*** SOURCE RECORDS Section Begins ***
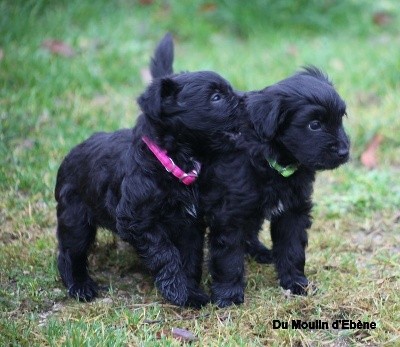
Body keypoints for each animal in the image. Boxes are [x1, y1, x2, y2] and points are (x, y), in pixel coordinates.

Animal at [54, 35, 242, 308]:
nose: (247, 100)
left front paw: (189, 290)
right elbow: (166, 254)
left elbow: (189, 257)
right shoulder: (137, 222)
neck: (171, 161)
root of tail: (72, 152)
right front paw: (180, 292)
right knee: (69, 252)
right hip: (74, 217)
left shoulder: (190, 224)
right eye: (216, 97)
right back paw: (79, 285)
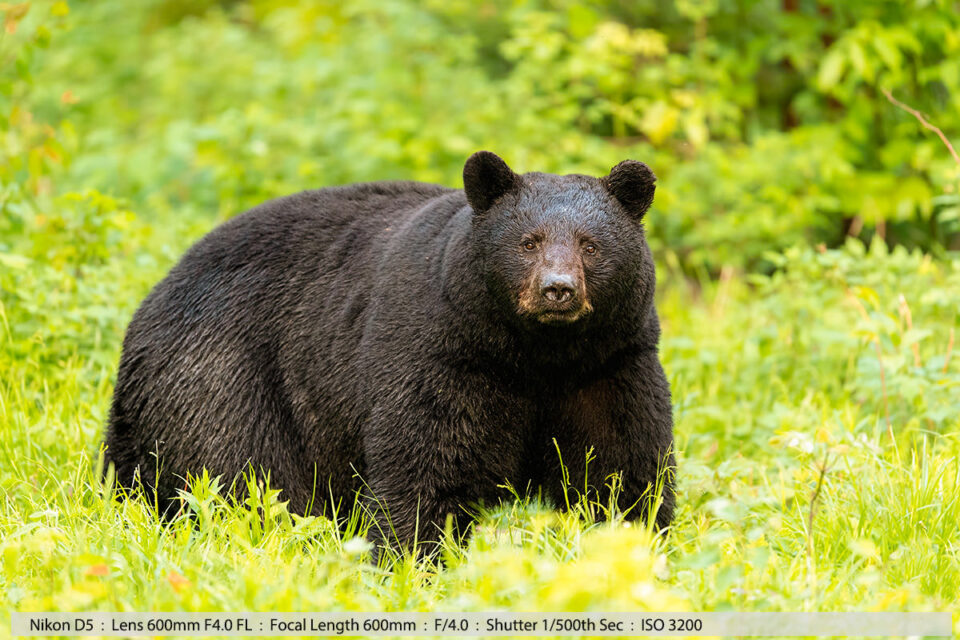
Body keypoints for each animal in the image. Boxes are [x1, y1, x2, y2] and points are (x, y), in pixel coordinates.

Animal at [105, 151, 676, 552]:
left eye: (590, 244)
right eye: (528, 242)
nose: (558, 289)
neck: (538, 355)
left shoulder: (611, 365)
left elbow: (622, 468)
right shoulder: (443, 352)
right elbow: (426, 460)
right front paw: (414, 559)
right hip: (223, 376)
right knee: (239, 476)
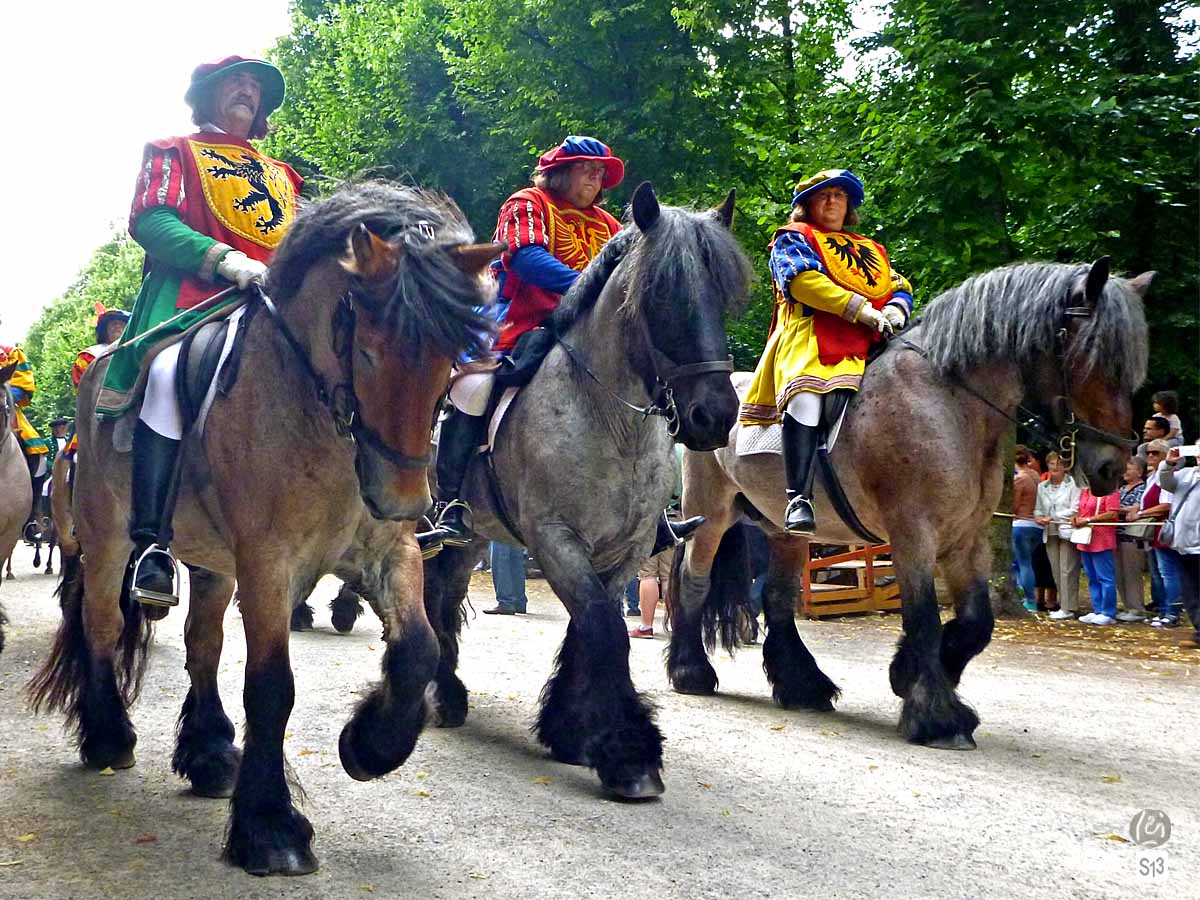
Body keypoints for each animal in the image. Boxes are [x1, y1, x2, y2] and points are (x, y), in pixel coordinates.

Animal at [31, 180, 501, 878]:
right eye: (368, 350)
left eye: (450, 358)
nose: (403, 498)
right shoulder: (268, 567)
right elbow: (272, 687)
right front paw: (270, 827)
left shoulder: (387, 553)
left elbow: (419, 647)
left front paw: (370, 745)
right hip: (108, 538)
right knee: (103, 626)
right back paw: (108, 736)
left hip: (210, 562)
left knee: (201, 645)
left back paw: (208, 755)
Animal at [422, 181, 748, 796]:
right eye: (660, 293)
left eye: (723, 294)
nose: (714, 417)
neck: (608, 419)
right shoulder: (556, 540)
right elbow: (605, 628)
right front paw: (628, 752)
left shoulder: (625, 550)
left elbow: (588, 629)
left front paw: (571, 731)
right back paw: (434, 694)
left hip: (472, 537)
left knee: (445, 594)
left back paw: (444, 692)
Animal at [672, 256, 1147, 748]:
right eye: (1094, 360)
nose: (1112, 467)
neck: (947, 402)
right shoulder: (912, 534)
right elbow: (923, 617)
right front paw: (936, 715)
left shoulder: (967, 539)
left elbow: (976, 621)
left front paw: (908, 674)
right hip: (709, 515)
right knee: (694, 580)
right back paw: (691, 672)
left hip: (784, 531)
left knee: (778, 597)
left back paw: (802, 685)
*** SOURCE RECORDS Section Ends ***
*** SOURCE RECORDS Section Begins ***
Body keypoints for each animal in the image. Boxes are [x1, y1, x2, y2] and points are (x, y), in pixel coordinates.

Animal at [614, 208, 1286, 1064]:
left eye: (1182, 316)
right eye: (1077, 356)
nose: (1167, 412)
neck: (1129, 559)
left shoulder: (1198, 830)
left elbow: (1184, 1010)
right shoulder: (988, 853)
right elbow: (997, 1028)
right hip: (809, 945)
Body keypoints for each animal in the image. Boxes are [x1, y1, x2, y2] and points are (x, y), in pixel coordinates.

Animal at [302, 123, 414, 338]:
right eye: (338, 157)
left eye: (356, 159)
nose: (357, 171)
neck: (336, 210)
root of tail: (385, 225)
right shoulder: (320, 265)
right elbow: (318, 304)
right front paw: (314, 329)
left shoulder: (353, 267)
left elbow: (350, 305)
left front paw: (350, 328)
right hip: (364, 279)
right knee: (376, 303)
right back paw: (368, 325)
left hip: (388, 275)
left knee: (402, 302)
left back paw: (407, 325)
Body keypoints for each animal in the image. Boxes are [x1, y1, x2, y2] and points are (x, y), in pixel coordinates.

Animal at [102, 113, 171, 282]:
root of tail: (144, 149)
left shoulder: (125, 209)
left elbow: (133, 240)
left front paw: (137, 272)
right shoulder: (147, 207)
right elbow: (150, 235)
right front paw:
*** SOURCE RECORDS Section Ends ***
**WORK INSTRUCTIONS**
If a line in the entries above contains "tail", it counts toward the total; give only that total.

**ANSWER FOR THE TASK**
3